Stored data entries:
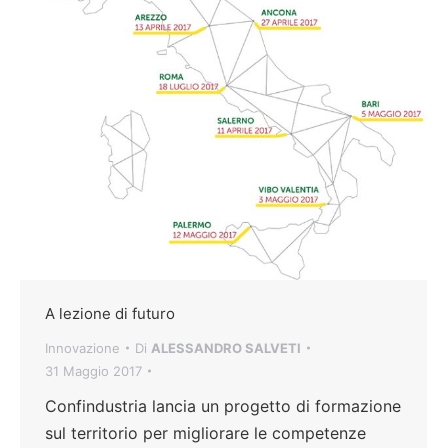
A lezione di futuro
Innovazione
Di
ALESSANDRO SALVETI
31 Maggio 2017
Confindustria lancia un progetto di formazione
sul territorio per migliorare le competenze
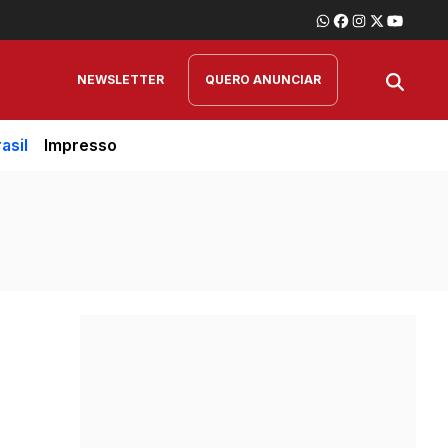
NEWSLETTER
QUERO ANUNCIAR
asil
Impresso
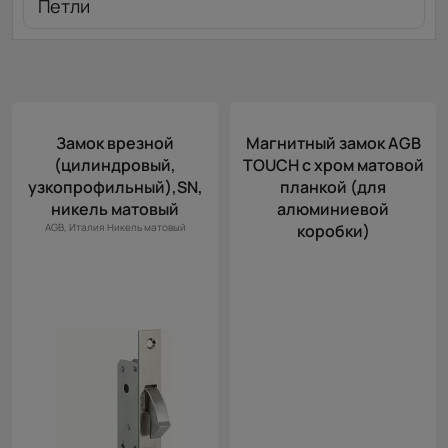
Петли
Замок врезной
Магнитный замок AGB
(цилиндровый,
TOUCH с хром матовой
узкопрофильный),SN,
планкой (для
никель матовый
алюминиевой
AGB, Италия
Никель матовый
коробки)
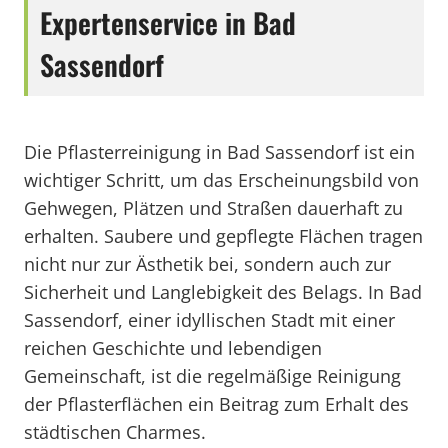
Expertenservice in Bad
Sassendorf
Die Pflasterreinigung in Bad Sassendorf ist ein
wichtiger Schritt, um das Erscheinungsbild von
Gehwegen, Plätzen und Straßen dauerhaft zu
erhalten. Saubere und gepflegte Flächen tragen
nicht nur zur Ästhetik bei, sondern auch zur
Sicherheit und Langlebigkeit des Belags. In Bad
Sassendorf, einer idyllischen Stadt mit einer
reichen Geschichte und lebendigen
Gemeinschaft, ist die regelmäßige Reinigung
der Pflasterflächen ein Beitrag zum Erhalt des
städtischen Charmes.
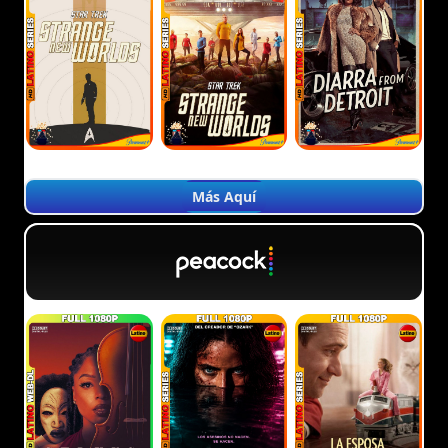
Más Aquí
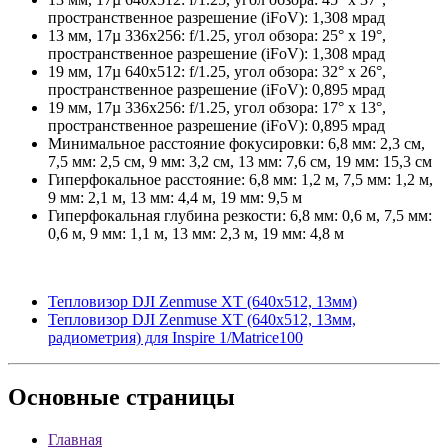
пространственное разрешение (iFoV): 1,308 мрад
13 мм, 17µ 336x256: f/1.25, угол обзора: 25° x 19°,
пространственное разрешение (iFoV): 1,308 мрад
19 мм, 17µ 640x512: f/1.25, угол обзора: 32° x 26°,
пространственное разрешение (iFoV): 0,895 мрад
19 мм, 17µ 336x256: f/1.25, угол обзора: 17° x 13°,
пространственное разрешение (iFoV): 0,895 мрад
Минимальное расстояние фокусировки: 6,8 мм: 2,3 см,
7,5 мм: 2,5 см, 9 мм: 3,2 см, 13 мм: 7,6 см, 19 мм: 15,3 см
Гиперфокальное расстояние: 6,8 мм: 1,2 м, 7,5 мм: 1,2 м,
9 мм: 2,1 м, 13 мм: 4,4 м, 19 мм: 9,5 м
Гиперфокальная глубина резкости: 6,8 мм: 0,6 м, 7,5 мм:
0,6 м, 9 мм: 1,1 м, 13 мм: 2,3 м, 19 мм: 4,8 м
Тепловизор DJI Zenmuse XT (640x512, 13мм)
Тепловизор DJI Zenmuse XT (640x512, 13мм,
радиометрия) для Inspire 1/Matrice100
Основные
страницы
Главная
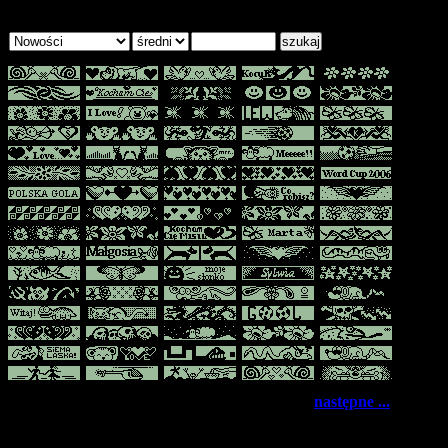
kategoria:
rozmiar:
wpisz czego szukasz:
strona 1 z 2
następne ...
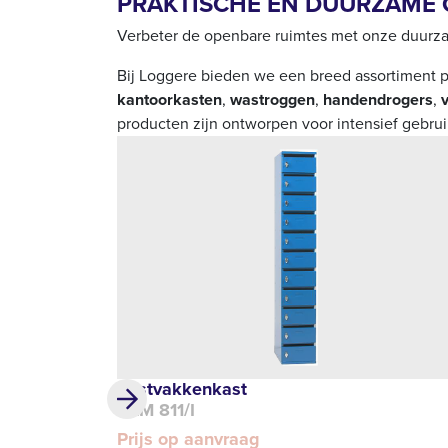
PRAKTISCHE EN DUURZAME 
Verbeter de openbare ruimtes met onze duurza
Bij Loggere bieden we een breed assortiment p
kantoorkasten
,
wastroggen
,
handendrogers
,
producten zijn ontworpen voor intensief gebruik
Postvakkenkast
DLM 811/I
Prijs op aanvraag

- Your task
All the records need to be set down word for word, with the images left out.

- Response
A lezione di futuro
Innovazione
Di
ALESSANDRO SALVETI
31 Maggio 2017
Confindustria lancia un progetto di formazione
sul territorio per migliorare le competenze
NEWSLETTER
QUERO ANUNCIAR
asil
Impresso
Петли
Замок врезной
Магнитный замок AGB
(цилиндровый,
TOUCH с хром матовой
узкопрофильный),SN,
планкой (для
никель матовый
алюминиевой
AGB, Италия
Никель матовый
коробки)
Expertenservice in Bad
Sassendorf
Die Pflasterreinigung in Bad Sassendorf ist ein
wichtiger Schritt, um das Erscheinungsbild von
Gehwegen, Plätzen und Straßen dauerhaft zu
erhalten. Saubere und gepflegte Flächen tragen
nicht nur zur Ästhetik bei, sondern auch zur
Sicherheit und Langlebigkeit des Belags. In Bad
Sassendorf, einer idyllischen Stadt mit einer
reichen Geschichte und lebendigen
Gemeinschaft, ist die regelmäßige Reinigung
der Pflasterflächen ein Beitrag zum Erhalt des
städtischen Charmes.
Más Aquí
пространственное разрешение (iFoV): 1,308 мрад
13 мм, 17µ 336x256: f/1.25, угол обзора: 25° x 19°,
пространственное разрешение (iFoV): 1,308 мрад
19 мм, 17µ 640x512: f/1.25, угол обзора: 32° x 26°,
пространственное разрешение (iFoV): 0,895 мрад
19 мм, 17µ 336x256: f/1.25, угол обзора: 17° x 13°,
пространственное разрешение (iFoV): 0,895 мрад
Минимальное расстояние фокусировки: 6,8 мм: 2,3 см,
7,5 мм: 2,5 см, 9 мм: 3,2 см, 13 мм: 7,6 см, 19 мм: 15,3 см
Гиперфокальное расстояние: 6,8 мм: 1,2 м, 7,5 мм: 1,2 м,
9 мм: 2,1 м, 13 мм: 4,4 м, 19 мм: 9,5 м
Гиперфокальная глубина резкости: 6,8 мм: 0,6 м, 7,5 мм:
0,6 м, 9 мм: 1,1 м, 13 мм: 2,3 м, 19 мм: 4,8 м
Тепловизор DJI Zenmuse XT (640x512, 13мм)
Тепловизор DJI Zenmuse XT (640x512, 13мм,
радиометрия) для Inspire 1/Matrice100
Основные
страницы
Главная
kategoria:
rozmiar:
wpisz czego szukasz:
strona 1 z 2
następne ...
PRAKTISCHE EN DUURZAME 
Verbeter de openbare ruimtes met onze duurza
Bij Loggere bieden we een breed assortiment p
kantoorkasten
,
wastroggen
,
handendrogers
,
producten zijn ontworpen voor intensief gebruik
Postvakkenkast
DLM 811/I
Prijs op aanvraag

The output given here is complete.